Quatro dias depois, segunda-feira, 11, e desta vez para a Taça de Portugal, defrontamos, também na Madeira, o Marítimo. Curiosamente, na Liga, as duas equipas vão coladas - Marítimo em 8º, Nacional em 9º, com a diferença de um ponto (por coincidência, em 7º está a outra formação insular, o Santa Clara, com os mesmos pontos do que o Marítimo, depois do empate com o Benfica). Na contabilidade, a equipa com mais pergaminhos nas ilhas (Marítimo) tem, tal como o seu rival na Região Autónoma, duas vitórias em casa: uma também frente ao Tondela (2-1) e outra frente ao B-Sad (1-0). Porém, pior do que o vizinho, tem duas derrotas: uma frente ao Benfica (1-2) e outra pelo mesmo resultado, frente ao Portimonense. Os dois restantes jogos em casa foram empates a zero, com o Nacional e com o Boavista.
Porém, não nos esqueçamos que em maio de 2018 foi nos Barreiros, estádio do Marítimo, que perdemos a hipótese do segundo lugar, e de lutar pela Liga dos Campeões. Na última jornada, e com um golo maritimista aos 92 minutos, o Sporting perdeu 2-1… Foi um golpe. A 11 de agosto de 2019, época passada, empatámos 1-1, tendo começado a ganhar com um golo de Coates, o atual capitão. Era o tempo de Keizer e na equipa ainda jogavam Mathieu, Acuña, Wendel, Raphinha, Bruno Fernandes e Bas Dost (que não foi titular, entrou só a 15 minutos do fim, quando o Marítimo já empatara). Não seria tanto um problema de nomes e de talento, mas mais de atitude. Era o 11ª jogo sem ganhar.
Se recordo estes momentos tristes para qualquer sportinguista, é para os contrastar com o momento atual, com a confiança que a equipa e todos nós respiramos, e para agradecer a Rúben Amorim - e há que dizê-lo, a Frederico Varandas que o contratou contra as vozes de muitos e as reticências de outros tantos, entre as quais as minhas.
E o querido mês de janeiro
Para quem pensasse que este mês era difícil por causa de dois jogos na Madeira com quatro dias de intervalo, aperte o cinto, porque o pior vem depois. Mais quatro dias e recebemos em Alvalade o Rio Ave. Bem sei que os vila-condenses podem ser considerados uma das grandes desilusões desta época, até agora, uma vez que ocupam o 15º lugar com os mesmos pontos do 16º (que terá de disputar um play-off para se manter na Liga), mas nunca é demais lembrar que esta equipa tem de começar a reagir e antes do Sporting recebe em casa o Portimonense, seu concorrente direto com 11 pontos, que afinal são apenas menos três do que o 7º lugar.

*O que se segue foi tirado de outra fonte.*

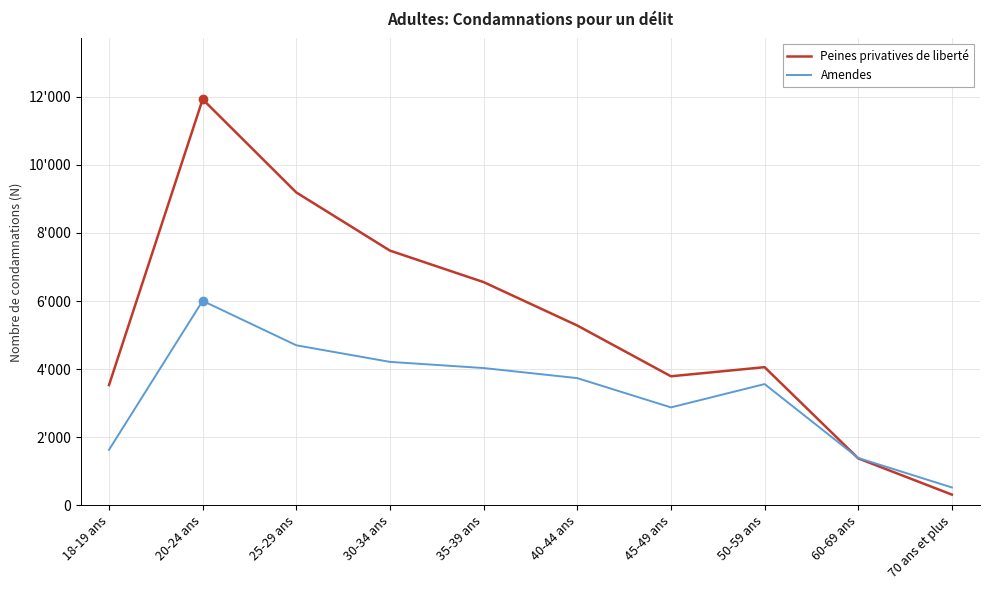

What are all the series names shown in the legend?

Peines privatives de liberté, Amendes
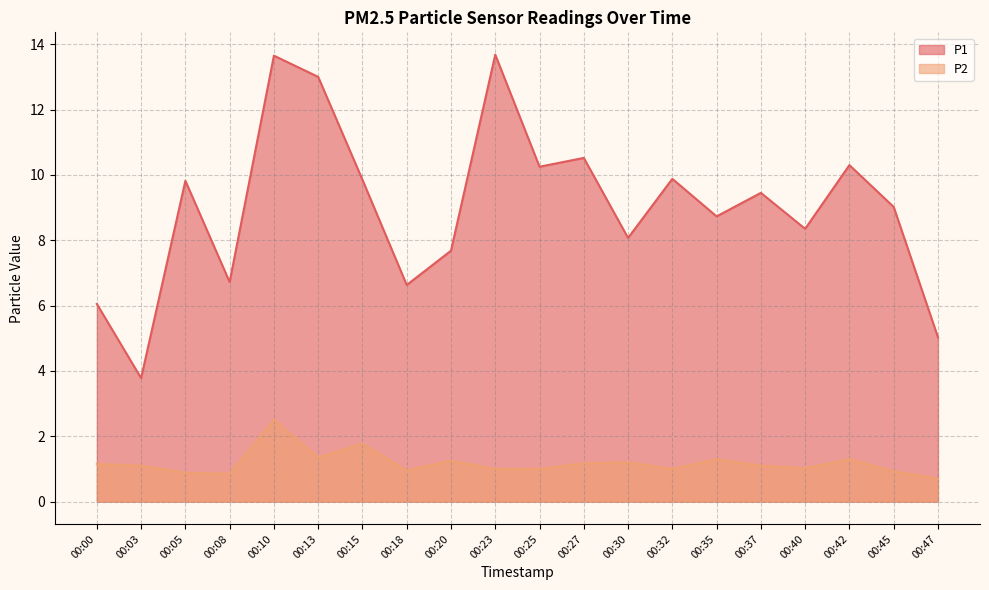

Rank the categories by P1 value from lowest to highest.

00:03, 00:47, 00:00, 00:18, 00:08, 00:20, 00:30, 00:40, 00:35, 00:45, 00:37, 00:05, 00:15, 00:32, 00:25, 00:42, 00:27, 00:13, 00:10, 00:23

Depois são mais quatro dias para ir a um campo neutro (Leiria) defrontar o mais perigoso dos nossos adversários (neste momento): o Porto, para a meia-final da Taça da Liga. Pode ser que ajuste contas com o amigo que referi no início desta crónica… Imaginemos que - como ele dizia - com «uma sorte escandalosa», ou por ser eficaz, o Sporting passa à final (também em Leiria). Mais quatro dias e defronta Benfica ou Braga (dia 23). Aí terá de haver reajustes do calendário, uma vez que a 24 estaria programada uma visita ao Boavista, terminando o mês com o Sporting-Benfica, no dia 31.
Espero, em fevereiro, escrever algo como Rúben e a arte de gerir plantéis, depois de termos ganho tudo. Mas não fico surpreendido com um tropeção num destes jogos. Há que reconhecer que o Porto e o Braga jogam a elevada velocidade e a grande nível. E que o Benfica… bem, essa é outra conversa que talvez nem seja para aqui chamada.